İnsan bedeni üzerinden siyaset yapılmamalı
Cezaevlerindeki ölüm olaylarının hatırlatılması üzerine Kemal Kılıçdaroğlu, hiç kimsenin demokrasilerde, bedenini ölüme yatırmasını istemediklerinin altını çizdi. Kılıçdaroğlu, Diyarbakır'da ve İzmir'de de açlık grevlerini bırakmaları çağrısında bulunduklarını hatırlatarak, şunları söyledi:
"Talepleri var. Bu talepleri değerlendirecek olan ana muhalefet partisi olarak biz değiliz. Çünkü biz icra makamında değiliz. Değerlendirecek olan icra makamı konumunda olan hükümettir. AKP'dir. Ama ben, Sayın Başbakan'a şu çağrıda bulundum. 'Açıklık grevleri dolayısıyla, olayı gerginleştiren bir söylem geliştirmeyiniz, daha yumuşak bir üslup kullanınız' diye, çağrıda bulundum. Artı, kişileri zorla açlık grevine teşvik etmek, 'Siz de açlık grevi yapın' demek o da doğru bir davranış değildir. İnsan bedeni üzerinden siyaset yapılmamalı."
Ana dile Türkiye hazır değil
Kendilerinin ana dil konusunda görüşlerinin belli olduğunu yineleyen ve "Ana dilini herkes öğrenebilir" diyen Kılıçdaroğlu, "Üzerindeki yasağın kalkmasıyla ilgili kanun teklifini veren biziz, ana dil eğitimi konusunda Türkiye'nin hazır olmadığı kanısındayız. Bunu biz pek çok yerde dile getirdik. Eğer cezaevinde herhangi bir yurttaş yaşamını yitirirse, bunun sorumlusu hükümettir. Neden? İster tutuklu, ister hükümlü olsun, bir kişi cezaevine konulduğu andan itibaren onun can güvenliğinden hükümet sorumludur. Hükümet, sorumluluğunun farkında olmalıdır" şeklinde konuştu.
Aziz Yıldırım'a milletvekilliği teklifini ilk kez duyuyorum
Kılıçdaroğlu, Aziz Yıldırım'ın CHP'den milletvekili adaylığına ilişkin bir soru üzerine, "Sayın Aziz Yıldırım'a milletvekili adaylığı teklifini ilk kez duyuyorum.
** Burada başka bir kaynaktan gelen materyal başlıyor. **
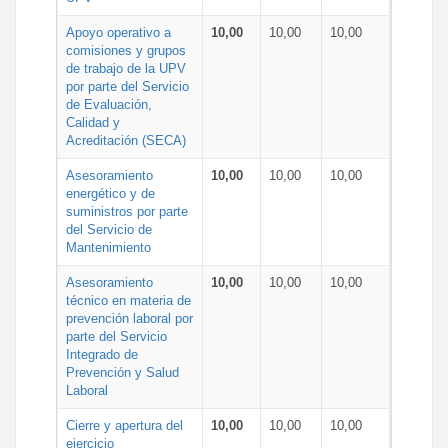
Apoyo operativo a
10,00
10,00
10,00
comisiones y grupos
de trabajo de la UPV
por parte del Servicio
de Evaluación,
Calidad y
Acreditación (SECA)
Asesoramiento
10,00
10,00
10,00
energético y de
suministros por parte
del Servicio de
Mantenimiento
Asesoramiento
10,00
10,00
10,00
técnico en materia de
prevención laboral por
parte del Servicio
Integrado de
Prevención y Salud
Laboral
Cierre y apertura del
10,00
10,00
10,00
ejercicio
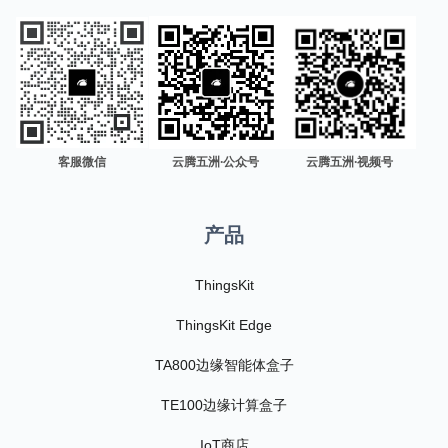
客服微信
云腾五洲·公众号
云腾五洲·视频号
产品
ThingsKit
ThingsKit Edge
TA800边缘智能体盒子
TE100边缘计算盒子
IoT商店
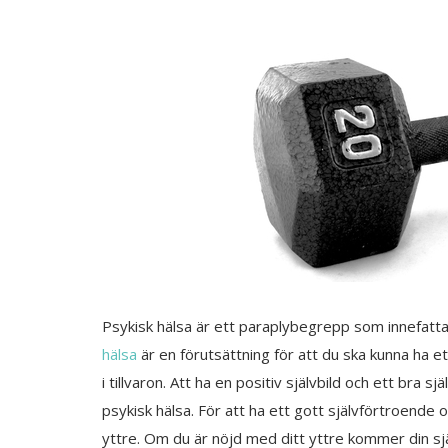
Psykisk hälsa är ett paraplybegrepp som innefatta
hälsa
är en förutsättning för att du ska kunna ha et
i tillvaron. Att ha en positiv självbild och ett bra 
psykisk hälsa. För att ha ett gott självförtroende o
yttre. Om du är nöjd med ditt yttre kommer din sj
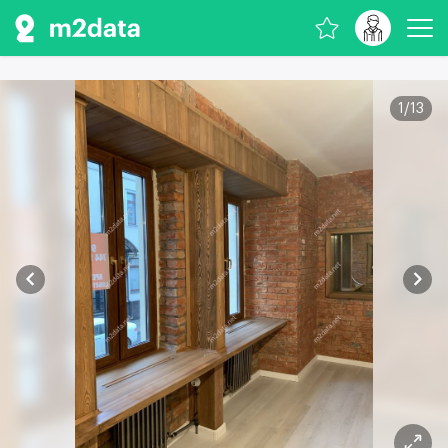
1
/
13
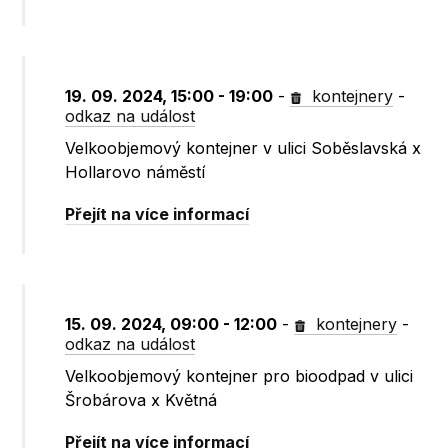
19. 09. 2024, 15:00 - 19:00
-
kontejnery
-
odkaz na událost
Velkoobjemový kontejner v ulici Soběslavská x
Hollarovo náměstí
Přejít na více informací
15. 09. 2024, 09:00 - 12:00
-
kontejnery
-
odkaz na událost
Velkoobjemový kontejner pro bioodpad v ulici
Šrobárova x Květná
Přejít na více informací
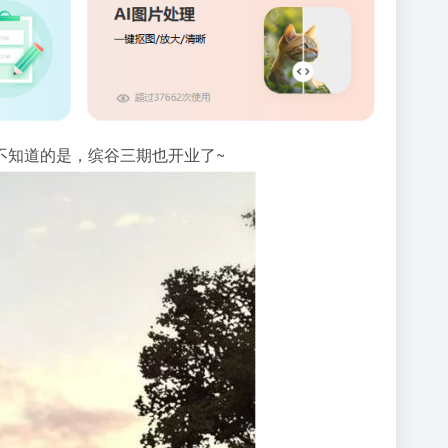
不知道的是，缤谷三期也开业了~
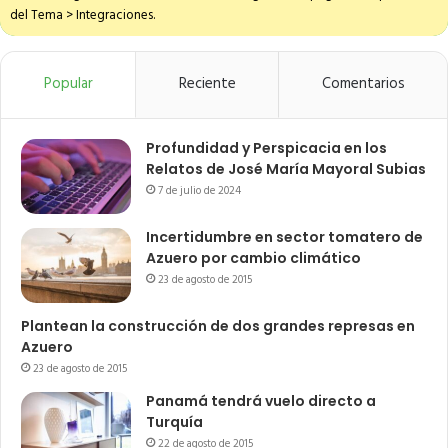
del Tema > Integraciones.
Popular
Reciente
Comentarios
Profundidad y Perspicacia en los
Relatos de José María Mayoral Subias
7 de julio de 2024
Incertidumbre en sector tomatero de
Azuero por cambio climático
23 de agosto de 2015
Plantean la construcción de dos grandes represas en
Azuero
23 de agosto de 2015
Panamá tendrá vuelo directo a
Turquía
22 de agosto de 2015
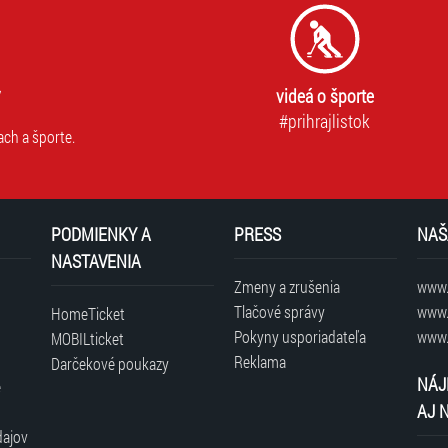
videá o športe
#prihrajlistok
ach a športe.
PODMIENKY A
PRESS
NAŠ
NASTAVENIA
Zmeny a zrušenia
www.t
Tlačové správy
www.
HomeTicket
Pokyny usporiadateľa
www.
MOBILticket
Reklama
Darčekové poukazy
NÁJ
é
AJ 
dajov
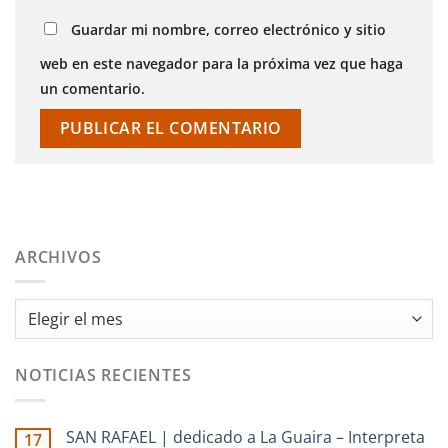
Guardar mi nombre, correo electrónico y sitio
web en este navegador para la próxima vez que haga
un comentario.
ARCHIVOS
Archivos
NOTICIAS RECIENTES
SAN RAFAEL | dedicado a La Guaira – Interpreta
17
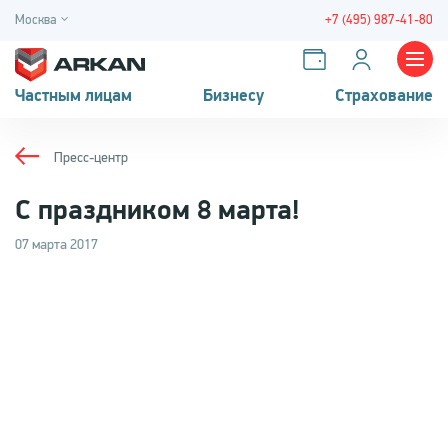
Москва
+7 (495) 987-41-80
Частным лицам
Бизнесу
Страхование
Пресс-центр
С праздником 8 марта!
07 марта 2017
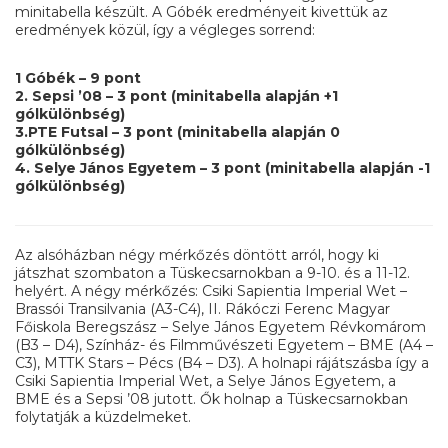
minitabella készült. A Góbék eredményeit kivettük az
eredmények közül, így a végleges sorrend:
1 Góbék – 9 pont
2. Sepsi ’08 – 3 pont (minitabella alapján +1
gólkülönbség)
3.PTE Futsal – 3 pont (minitabella alapján 0
gólkülönbség)
4. Selye János Egyetem – 3 pont (minitabella alapján -1
gólkülönbség)
Az alsóházban négy mérkőzés döntött arról, hogy ki
játszhat szombaton a Tüskecsarnokban a 9-10. és a 11-12.
helyért. A négy mérkőzés: Csiki Sapientia Imperial Wet –
Brassói Transilvania (A3-C4), II. Rákóczi Ferenc Magyar
Főiskola Beregszász – Selye János Egyetem Révkomárom
(B3 – D4), Színház- és Filmművészeti Egyetem – BME (A4 –
C3), MTTK Stars – Pécs (B4 – D3). A holnapi rájátszásba így a
Csiki Sapientia Imperial Wet, a Selye János Egyetem, a
BME és a Sepsi ’08 jutott. Ők holnap a Tüskecsarnokban
folytatják a küzdelmeket.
Ben ilk kez duyuyorum böyle bir şeyi. Çünkü, ortada bir seçim yok. Kendisini ziyaret ettim. Uğradığı haksızlık nedeniyle 'geçmiş olsun' dedik o kadar. Onun dışında bir görüşme olmadı zaten" dedi.
10 Kasımda da yasak getirilirse yine gideceğim
Kemal Kılıçdaroğlu, "10 Kasım'da Anıtkabir'de olacak mısınız?" şeklindeki bir soruya, "Ulus Meydanı'na gitmemin nedeni, yasaklandığı içindi. Yasağı kabul etmeyiz. Bayram kutlamasının yasağını kabul etmeyiz. 10 Kasımda da yasak getirilirse, yine gideceğim oraya. Yasak gelmezse, zaten vatandaşlarımız gidiyor" diye yanıtladı.
Yapacağımız şoförü değiştirmektir
Ekonomide "Gaz-fren" tartışmasını nasıl değerlendirdiğini sorulması üzerine Kılıçdaroğlu, "Gaz-fren konusunda, eğer birisi, 'gaza bas' diğeri 'frene bas' diyorsa, bizim yapacağımız şoförü değiştirmektir. Doğrusu budur. Şoförün değişmediği ortamda ister gaz, ister fren sonunda seni götürüp bir tehlikeli ortamın içine sokar. Toplumun şoförü değiştirmesi lazım. Daha dengeli, daha tutarlı bir yapının olması lazım" diye konuştu.